---------- Data shown
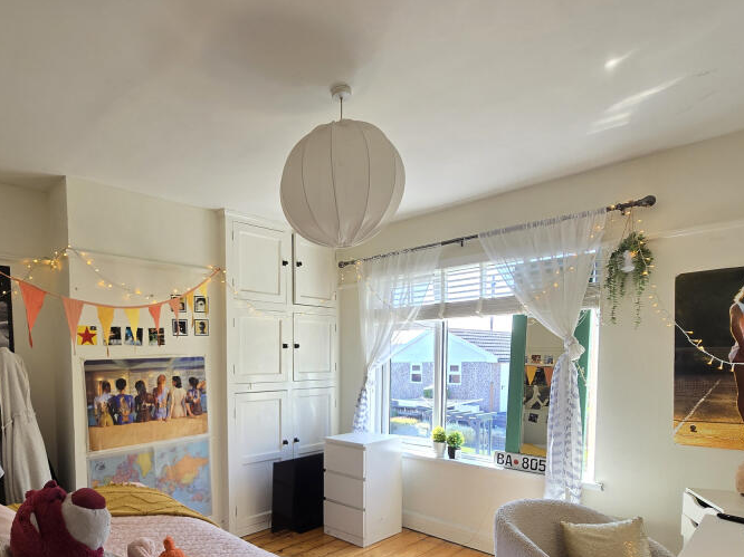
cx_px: 274
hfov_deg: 80.1
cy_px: 398
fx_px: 430
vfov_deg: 63.1
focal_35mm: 20
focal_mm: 2.2
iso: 50
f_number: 2.2
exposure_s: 1/105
--------------------
=== Your assignment ===
Aside from the pictures, copy all of the entries exactly.

=== Answer area ===
cx_px: 274
hfov_deg: 80.1
cy_px: 398
fx_px: 430
vfov_deg: 63.1
focal_35mm: 20
focal_mm: 2.2
iso: 50
f_number: 2.2
exposure_s: 1/105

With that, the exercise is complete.